El tabernero colocaba sillas en semicírculo frente al televisor.

—Perdonen que no les atienda —dijo—, pero tengo que terminar de montar el proscenio antes de que empiecen a llegar.

—¿A llegar quién? —pregunté.


Collons,
la gente.

—¿Y cada día monta y desmonta usted el tenderete?

—Lo que me empreña de los turistas es que hay que explicárselo todo —hizo sociología el tabernero—. Me cago en el que inventó el turismo. ¿Ustedes de dónde vienen?

—De Barcelona.

—Ésos son los peores: los de Barcelona. Y los franceses. Los peores.

—Permítame que le ayudemos con las sillas —dije yo.

Acabamos de armar el anfiteatro entre los cuatro y el tabernero contempló el montaje con manifiesta satisfacción.

—Lo peor, además de los franceses y los de Barcelona, ha sido cargar con el televisor —nos contó—. Ustedes no saben lo que pesa. Antes tenía uno en blanco y negro que pesaba menos. Pero éste, como es en color, pesa el doble. Vengan, les convido a una cerveza por haberme ayudado.

Pasamos al mostrador, abrió un cerveza, rellenó tres copitas de jerez y se bebió el resto a morro.
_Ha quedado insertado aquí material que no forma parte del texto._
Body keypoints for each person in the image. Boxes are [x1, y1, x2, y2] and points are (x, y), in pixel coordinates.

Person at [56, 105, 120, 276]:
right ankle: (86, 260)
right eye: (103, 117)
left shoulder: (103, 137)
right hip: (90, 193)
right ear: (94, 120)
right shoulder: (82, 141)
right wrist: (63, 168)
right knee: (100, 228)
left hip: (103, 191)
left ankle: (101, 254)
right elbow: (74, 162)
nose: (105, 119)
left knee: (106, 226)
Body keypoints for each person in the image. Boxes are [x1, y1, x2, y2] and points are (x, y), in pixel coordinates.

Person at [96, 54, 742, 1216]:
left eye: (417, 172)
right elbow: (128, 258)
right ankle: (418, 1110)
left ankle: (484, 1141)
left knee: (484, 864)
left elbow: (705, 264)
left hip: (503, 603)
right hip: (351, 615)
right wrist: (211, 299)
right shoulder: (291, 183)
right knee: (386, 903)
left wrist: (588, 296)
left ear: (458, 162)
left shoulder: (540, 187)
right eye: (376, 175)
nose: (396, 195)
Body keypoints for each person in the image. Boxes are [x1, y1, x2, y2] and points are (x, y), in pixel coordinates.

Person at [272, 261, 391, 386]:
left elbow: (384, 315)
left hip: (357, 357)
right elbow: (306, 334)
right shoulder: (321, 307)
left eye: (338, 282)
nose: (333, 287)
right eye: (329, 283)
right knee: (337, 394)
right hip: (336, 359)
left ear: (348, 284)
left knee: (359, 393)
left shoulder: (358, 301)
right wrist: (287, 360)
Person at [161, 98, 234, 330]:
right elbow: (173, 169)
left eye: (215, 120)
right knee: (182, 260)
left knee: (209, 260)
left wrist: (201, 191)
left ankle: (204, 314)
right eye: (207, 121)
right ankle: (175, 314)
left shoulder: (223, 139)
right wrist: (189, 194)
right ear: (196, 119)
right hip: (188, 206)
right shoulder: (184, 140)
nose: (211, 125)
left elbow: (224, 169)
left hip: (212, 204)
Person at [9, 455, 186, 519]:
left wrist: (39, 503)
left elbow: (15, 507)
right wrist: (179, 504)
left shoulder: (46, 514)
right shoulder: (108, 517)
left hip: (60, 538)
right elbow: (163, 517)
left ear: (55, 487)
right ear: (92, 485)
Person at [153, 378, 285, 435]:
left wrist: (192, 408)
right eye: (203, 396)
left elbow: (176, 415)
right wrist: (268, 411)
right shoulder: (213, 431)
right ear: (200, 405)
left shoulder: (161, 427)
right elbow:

—Salud, salud —dijimos nosotros.

—Los días normales —dijo el tabernero respondiendo a la pregunta que le habíamos hecho media hora antes— la televisión está allí, en aquella repisa. El que viene y toma algo la puede ver gratis. Cuando echan un programa especial, cobro un poco más la consumición. Me parece justo.

—Lo es —corroboré.

—Pero hoy, como el partido es a las dos de la mañana, pensé que aprovecharía para hacer cena con espectáculo. A mil pelas el cubierto y, aunque no se lo crean, ya están todas las mesas reservadas. A las diez y media empiezo a servir: sopa de letras, butifarra y mató. A las doce, copita de champán. Luego, discos solicitados. Y a las dos, a ver el partido. El que no pague el cubierto completo, no ve el partido. Yo había pensado encargar gorros y espantasuegras al recadero, pero mi señora me dijo: Miquel, no te compliques la vida. Así que nada de frivolidades.

—¿Por qué dan el partido a las dos de la mañana? —preguntó don Plutarquete.

—Porque lo retransmiten vía satélite desde no sé dónde. Desde Francia, supongo.

—¿Y quién juega? —volvió a preguntar don Plutarquete, que siempre estaba en Babia.